You might be thinking Why does this matter to me? Gun manufacturers have been making guns for long enough to know the right twist rates right? I buy ammo, load it, and pull the trigger over and over and bullets frequently hit targets if I’m lucky.
The last decade has seen great advances in bullet design and technology, vastly superior to the previous 40-50 years before it. Bullets have grown in performance, and length in many cases. Longer and pointy-er bullets have increased efficiency, making them superior performers in almost every way. These ballistically superior bullets are better at wind deflection, drop over distances, and energy retention. Additional weight and length is generally one element that these bullets share. And as we’ve already discussed, longer and heavier bullets required faster twist rates to stabilize them.
So we find ourselves in the midst of a dilemma; there are both bullets and ammunition available on the market today that require the use of faster twist barrels, and yet many firearm manufacturers still use the same barrel twists they have since the sixties and seventies.
A typical loading for the common 300WM thirty years ago would have featured a 165-180 grain bullet, either of which would be properly stabilized in the common 11-12 inch twist rate. But if you could find a box of ammunition in a store today, it could feature bullets as large as 230 grains, which require a much faster twist like a 1-8 or 1-9. If you were to shoot that ammo in your Dad’s old 300WM with a 12 twist, it would shoot like a wet pool noodle in a hurricane. Heavy loads like that will only do well with a proper twisted barrel.
Tipped bullets are another advancement in bullet technology, read more about them here
In addition to the longer and heavier bullets, there are also some bullets that aren’t heavier, but still require a faster twist than historical bullets of the same weight. For example; sticking with the 300WM, you could shoot a heavy round nosed 180-190 grain bullet from the slower 11-12 inch twist barrels, but today you can find bullets that weigh-in at the same class, but still require a faster twist barrel because they are longer by design. Monolithic copper solid bullets like the PVA Cayuga are much longer than lead cored bullets of the same weight.

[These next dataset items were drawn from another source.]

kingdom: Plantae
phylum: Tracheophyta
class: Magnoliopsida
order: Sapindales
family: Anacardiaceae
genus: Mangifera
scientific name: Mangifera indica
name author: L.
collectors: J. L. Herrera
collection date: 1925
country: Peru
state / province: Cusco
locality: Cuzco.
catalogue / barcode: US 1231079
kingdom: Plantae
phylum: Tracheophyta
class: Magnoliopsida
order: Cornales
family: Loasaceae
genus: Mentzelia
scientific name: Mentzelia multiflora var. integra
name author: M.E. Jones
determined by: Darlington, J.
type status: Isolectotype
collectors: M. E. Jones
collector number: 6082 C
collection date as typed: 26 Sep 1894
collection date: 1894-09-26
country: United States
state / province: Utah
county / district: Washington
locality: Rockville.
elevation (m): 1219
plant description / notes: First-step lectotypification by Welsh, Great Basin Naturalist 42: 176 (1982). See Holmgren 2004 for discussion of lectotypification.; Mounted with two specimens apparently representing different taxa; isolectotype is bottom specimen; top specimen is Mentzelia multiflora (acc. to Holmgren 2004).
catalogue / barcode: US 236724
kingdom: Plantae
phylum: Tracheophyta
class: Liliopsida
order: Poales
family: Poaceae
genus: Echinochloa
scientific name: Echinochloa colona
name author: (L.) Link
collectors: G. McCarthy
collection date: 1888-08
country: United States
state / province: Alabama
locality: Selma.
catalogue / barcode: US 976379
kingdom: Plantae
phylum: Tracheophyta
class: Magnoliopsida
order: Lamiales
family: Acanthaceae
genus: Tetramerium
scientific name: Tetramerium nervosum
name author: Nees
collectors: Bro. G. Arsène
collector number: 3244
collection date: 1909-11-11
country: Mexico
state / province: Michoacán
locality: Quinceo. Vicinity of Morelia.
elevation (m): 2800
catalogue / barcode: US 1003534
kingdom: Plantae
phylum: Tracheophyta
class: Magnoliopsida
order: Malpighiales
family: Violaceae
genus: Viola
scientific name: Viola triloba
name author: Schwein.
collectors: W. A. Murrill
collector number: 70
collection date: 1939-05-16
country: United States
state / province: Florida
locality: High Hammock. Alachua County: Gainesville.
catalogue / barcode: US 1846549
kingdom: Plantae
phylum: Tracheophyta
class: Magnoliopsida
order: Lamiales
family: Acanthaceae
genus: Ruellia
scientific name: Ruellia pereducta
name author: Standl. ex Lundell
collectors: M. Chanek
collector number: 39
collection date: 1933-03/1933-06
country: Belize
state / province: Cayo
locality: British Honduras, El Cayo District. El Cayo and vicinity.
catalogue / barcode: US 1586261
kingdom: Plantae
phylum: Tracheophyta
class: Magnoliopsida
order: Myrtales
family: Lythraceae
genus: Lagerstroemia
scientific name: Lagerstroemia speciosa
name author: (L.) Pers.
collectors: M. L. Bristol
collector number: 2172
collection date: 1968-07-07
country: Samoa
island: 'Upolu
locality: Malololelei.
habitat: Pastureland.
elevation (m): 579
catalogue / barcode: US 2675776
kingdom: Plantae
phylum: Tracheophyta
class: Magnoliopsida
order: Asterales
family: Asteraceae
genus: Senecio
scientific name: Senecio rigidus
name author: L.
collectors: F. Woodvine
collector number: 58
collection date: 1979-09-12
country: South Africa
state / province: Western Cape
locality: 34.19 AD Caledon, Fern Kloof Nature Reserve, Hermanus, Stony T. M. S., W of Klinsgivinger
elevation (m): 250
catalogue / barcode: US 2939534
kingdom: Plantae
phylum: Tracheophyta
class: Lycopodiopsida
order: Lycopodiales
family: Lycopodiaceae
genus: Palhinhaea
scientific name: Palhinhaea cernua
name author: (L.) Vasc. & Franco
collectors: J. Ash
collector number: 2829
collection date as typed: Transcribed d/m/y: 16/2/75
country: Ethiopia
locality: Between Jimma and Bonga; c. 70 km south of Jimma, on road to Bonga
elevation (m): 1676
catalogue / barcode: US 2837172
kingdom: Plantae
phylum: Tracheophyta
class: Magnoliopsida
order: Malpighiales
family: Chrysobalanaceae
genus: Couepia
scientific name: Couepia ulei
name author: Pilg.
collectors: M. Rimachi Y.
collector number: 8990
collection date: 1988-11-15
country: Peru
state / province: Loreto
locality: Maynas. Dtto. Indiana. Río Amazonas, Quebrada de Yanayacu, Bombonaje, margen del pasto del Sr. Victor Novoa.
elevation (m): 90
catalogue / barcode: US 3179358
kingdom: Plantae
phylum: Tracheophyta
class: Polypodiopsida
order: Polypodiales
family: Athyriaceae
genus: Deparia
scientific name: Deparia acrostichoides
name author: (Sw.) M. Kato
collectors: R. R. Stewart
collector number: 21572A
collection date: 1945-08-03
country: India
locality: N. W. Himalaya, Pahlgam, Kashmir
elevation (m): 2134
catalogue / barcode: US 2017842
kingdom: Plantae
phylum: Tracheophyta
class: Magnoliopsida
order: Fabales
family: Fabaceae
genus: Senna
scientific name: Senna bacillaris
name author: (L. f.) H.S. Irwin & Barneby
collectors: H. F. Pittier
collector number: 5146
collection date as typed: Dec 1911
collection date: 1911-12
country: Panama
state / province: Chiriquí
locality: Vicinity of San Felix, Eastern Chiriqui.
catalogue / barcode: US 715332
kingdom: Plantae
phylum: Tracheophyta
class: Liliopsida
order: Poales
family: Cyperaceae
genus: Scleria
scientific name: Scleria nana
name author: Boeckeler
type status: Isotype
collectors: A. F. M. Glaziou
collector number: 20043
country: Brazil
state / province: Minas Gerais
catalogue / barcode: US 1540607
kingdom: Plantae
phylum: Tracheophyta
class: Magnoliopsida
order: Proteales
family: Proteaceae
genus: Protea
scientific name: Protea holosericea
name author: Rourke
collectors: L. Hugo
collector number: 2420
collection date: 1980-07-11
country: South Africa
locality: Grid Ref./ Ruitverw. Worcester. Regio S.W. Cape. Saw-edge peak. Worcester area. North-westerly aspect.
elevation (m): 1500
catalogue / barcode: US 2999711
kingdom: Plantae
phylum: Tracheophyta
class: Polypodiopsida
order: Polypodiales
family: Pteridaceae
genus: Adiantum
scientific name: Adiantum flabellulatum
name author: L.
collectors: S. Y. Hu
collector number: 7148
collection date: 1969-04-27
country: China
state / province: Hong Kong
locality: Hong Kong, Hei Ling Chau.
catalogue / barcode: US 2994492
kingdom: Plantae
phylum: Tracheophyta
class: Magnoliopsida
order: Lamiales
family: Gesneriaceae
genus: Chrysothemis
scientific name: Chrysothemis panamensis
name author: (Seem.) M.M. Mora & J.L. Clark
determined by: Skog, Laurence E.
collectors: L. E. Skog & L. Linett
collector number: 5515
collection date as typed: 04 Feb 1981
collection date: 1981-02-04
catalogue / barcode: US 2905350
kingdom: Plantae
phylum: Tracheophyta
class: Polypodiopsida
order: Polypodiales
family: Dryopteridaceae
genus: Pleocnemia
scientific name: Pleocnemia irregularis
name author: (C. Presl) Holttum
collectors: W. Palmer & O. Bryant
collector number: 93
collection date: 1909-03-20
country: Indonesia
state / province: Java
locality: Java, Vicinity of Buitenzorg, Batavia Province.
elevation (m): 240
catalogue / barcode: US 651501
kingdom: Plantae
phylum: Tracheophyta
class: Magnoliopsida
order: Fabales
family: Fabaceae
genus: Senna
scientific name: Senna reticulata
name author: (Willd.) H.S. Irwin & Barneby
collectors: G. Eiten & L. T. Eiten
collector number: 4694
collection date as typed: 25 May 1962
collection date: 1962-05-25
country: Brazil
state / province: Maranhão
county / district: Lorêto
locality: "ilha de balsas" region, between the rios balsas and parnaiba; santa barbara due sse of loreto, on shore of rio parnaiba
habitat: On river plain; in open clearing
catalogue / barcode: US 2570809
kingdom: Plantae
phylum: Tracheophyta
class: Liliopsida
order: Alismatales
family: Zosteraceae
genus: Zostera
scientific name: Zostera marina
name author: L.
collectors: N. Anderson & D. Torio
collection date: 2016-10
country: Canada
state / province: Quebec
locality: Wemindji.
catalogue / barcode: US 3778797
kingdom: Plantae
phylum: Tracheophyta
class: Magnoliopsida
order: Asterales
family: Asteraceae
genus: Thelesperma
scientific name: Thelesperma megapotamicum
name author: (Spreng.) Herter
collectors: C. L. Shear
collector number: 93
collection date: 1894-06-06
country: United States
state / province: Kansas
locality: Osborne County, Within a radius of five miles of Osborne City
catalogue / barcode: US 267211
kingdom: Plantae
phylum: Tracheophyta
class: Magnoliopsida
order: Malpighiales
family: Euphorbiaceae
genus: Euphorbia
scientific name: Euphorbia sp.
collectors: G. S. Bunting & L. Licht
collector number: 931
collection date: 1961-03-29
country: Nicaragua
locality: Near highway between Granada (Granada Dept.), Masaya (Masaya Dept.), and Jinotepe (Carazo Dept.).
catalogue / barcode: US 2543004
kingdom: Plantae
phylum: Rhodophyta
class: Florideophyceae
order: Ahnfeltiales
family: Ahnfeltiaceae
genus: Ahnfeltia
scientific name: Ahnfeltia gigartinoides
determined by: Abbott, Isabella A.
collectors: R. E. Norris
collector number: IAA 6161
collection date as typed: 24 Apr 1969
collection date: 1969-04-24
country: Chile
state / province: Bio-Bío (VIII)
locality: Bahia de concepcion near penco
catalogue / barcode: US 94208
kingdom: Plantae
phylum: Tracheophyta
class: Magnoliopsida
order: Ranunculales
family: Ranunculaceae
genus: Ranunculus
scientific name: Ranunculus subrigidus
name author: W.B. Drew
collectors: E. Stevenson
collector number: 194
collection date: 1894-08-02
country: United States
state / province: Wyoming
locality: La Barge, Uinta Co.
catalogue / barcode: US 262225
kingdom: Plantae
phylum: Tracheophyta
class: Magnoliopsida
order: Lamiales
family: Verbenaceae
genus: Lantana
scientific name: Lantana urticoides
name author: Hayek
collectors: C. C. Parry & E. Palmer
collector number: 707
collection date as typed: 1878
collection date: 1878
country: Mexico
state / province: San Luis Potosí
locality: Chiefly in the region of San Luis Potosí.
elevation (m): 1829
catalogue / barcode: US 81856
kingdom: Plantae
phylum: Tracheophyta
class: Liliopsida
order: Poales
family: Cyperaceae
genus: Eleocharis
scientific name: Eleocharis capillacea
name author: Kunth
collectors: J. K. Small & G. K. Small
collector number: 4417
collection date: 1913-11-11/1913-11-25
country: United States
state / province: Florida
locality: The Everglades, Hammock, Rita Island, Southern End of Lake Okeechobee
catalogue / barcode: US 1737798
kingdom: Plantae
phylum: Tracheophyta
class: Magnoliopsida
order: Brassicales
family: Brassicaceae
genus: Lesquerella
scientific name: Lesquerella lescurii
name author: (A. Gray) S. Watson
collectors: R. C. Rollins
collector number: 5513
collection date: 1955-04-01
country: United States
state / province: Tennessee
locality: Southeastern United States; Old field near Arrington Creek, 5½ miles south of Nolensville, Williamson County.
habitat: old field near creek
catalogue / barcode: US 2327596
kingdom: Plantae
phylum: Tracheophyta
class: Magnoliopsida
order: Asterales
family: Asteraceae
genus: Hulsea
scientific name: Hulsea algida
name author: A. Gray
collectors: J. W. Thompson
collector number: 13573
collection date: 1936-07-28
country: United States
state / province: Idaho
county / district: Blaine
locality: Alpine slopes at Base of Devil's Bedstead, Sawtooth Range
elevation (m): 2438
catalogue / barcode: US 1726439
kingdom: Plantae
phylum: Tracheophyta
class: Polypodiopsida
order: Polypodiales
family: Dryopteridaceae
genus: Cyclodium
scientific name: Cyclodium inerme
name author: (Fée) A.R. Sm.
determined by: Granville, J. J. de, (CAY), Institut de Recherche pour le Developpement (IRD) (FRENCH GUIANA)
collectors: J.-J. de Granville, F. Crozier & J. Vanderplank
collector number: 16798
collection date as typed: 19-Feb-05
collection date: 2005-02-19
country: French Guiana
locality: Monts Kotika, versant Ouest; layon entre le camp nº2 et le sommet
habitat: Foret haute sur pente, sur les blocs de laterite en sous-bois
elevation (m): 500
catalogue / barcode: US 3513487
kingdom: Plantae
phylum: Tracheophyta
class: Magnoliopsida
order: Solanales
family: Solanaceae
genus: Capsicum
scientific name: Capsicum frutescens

The reason it matters to you as the shooter is that you must use the right combination of barrel twist and bullet if you want to do well.
Plan of Attack
To improve your performance you can approach this from two different methods depending on your plans. But before doing so, you should define your purposes (ie hunting, target shooting, long-range, etc.). If you plan to hit steel targets at a mile, then select a bullet in the caliber of your choice that will do the job adequately. If hunting moose at 500 yards is your purpose, then again choose a bullet in the caliber of your choice that will do the job adequately.
Barrel twist should be determined well before a rifle is built, click here for more tips on building your own custom rifle.
If you are building or purchasing a rifle, you can either select a model with the appropriate caliber and twist rate for your planned purpose, or you can specify that caliber and twist on your build sheet. Either way ensures that you have the proper barrel twist rate to suitably stabilize your bullet of choice.
The second method is if you already have your rifle in hand. Changing twist rates requires changing the whole barrel, so the only way to adapt is to select a bullet that best performs in the twist rate you already have. There are a surprising amount of new and better bullets that can increase your rifles performance, just make sure that you choose a bullet that fits the twist rate of your rifle.
Armed with the proper knowledge about bullets and twist rates, you can increase your range and performance when shooting. Some manufacturers are ahead of the curve, and already produce rifles with more aggressive twist rates. Using these barrels with appropriate twist rates to shoot the most advanced and high performing bullets available will take your shooting to the next level, and make sure you aren’t under-twisted.